The road topped a little rise between two small hills and the rooftops of the village came into view. It wasn't much more than a string of buildings lined up along the water, enclosed by one gravel road that ran down the beach and a second that ran down the side of the truncated river that drained Unalaska Lake into Iliuliuk Bay.

The buildings were a colorful jumble of frame houses, trailers and World War II-vintage cottages and cabanas, one and two stories high, some old and weathered gray by wind and salt spray, some new with the unmistakable mark of Outside prefabrication stamped firmly upon them. It reminded Kate of Niniltna, both in location and construction. She saw orange fluorescent buoys offshore, probably mooring buoys for the villagers' boats.
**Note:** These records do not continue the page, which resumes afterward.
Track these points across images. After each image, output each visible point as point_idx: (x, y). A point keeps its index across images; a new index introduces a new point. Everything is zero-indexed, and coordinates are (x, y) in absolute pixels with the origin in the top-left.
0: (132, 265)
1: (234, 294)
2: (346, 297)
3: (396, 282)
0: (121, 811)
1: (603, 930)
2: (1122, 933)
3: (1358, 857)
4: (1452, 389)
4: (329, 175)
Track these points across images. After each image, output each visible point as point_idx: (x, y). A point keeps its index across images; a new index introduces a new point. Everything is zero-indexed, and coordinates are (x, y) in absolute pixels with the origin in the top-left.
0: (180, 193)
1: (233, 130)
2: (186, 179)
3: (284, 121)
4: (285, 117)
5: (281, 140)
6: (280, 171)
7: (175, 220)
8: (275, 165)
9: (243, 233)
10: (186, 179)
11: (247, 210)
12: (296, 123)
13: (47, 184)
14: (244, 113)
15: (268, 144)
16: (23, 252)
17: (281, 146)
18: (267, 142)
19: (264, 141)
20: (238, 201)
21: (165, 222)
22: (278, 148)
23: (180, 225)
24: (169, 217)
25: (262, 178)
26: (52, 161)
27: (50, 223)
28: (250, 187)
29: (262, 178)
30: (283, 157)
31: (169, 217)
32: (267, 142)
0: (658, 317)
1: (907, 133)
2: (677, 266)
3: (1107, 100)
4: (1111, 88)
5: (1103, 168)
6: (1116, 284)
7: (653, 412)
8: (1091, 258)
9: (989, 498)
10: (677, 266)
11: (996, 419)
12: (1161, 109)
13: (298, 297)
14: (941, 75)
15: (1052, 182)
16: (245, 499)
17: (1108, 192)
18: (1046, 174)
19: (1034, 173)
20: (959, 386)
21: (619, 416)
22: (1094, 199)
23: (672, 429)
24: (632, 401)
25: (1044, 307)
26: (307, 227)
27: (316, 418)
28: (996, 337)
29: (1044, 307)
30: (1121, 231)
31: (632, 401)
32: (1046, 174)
There was an old clapboard church with two cupolas, each with onion domes surmounted by the distinctive Russian Orthodox crosses with the slanted foot bar that Christ was supposed to have twisted in his agony during the Crucifixion.

The beach was a narrow strip of gray sand, and Kate, always a sucker for beaches, walked around the end of the village, through the tall grass poking up through the crusted snow, and down to the wet sand separating sod and tide. The fog swirled overhead and offshore, and although she could hear Dutch Harbor going energetically about its business less than half a mile away across the water, the noise seemed muted. The beach stretched out before her, and she began to walk. A big New England dory loomed up out of the fog and grated against the gravel. Kate caught the bow and tugged it farther up the beach. The dory's owner hopped out and nodded his thanks. Kate walked on and the fog swallowed him up again. Farther down the beach two more figures resolved from shadow to solid shape, a father instructing his young, solemn son in the art of mending nets. The needle in his gnarled hands stilled and they looked at her without speaking until she moved on.

Wavelets from the wakes of passing boats lapped at the shore. The fog felt coot and misty on her cheeks.

Because it obscured her vision, her ears worked overtime and she heard them long before she saw them. A group of girls squatted in a circle at the edge of the water, where the sand was wettest. Soft-footed, Kate came up behind them and paused to look over their shoulders.

One of the girls' legs was twisted beneath her at an awkward angle. Her body was bulky, her head too small for it. Her nose seemed to have no bridge, only nostrils, and she wheezed a little when she breathed through it.

She was speaking, and at first Kate thought she must be speaking in Aleut, and then realized that the girl must have a cleft palate. She wasn't the only one who couldn't understand her because the girl next to her translated.

"Gakgak," said the girl with the twisted leg. "Kayak," the girl next to her repeated. "Kayak. Thunderbird.

Men. Do the men come in the kayak or the thunderbird, Sasha?"

"Kayak," Sasha replied. "Men. Thunderbird. Men."

"What's this?" another girl asked.

"It looks like 'home,' " another girl said, puzzled.

"I guess I'm dumb, Sasha," the first girl said apologetically.

"I don't get it. Is this a new story?"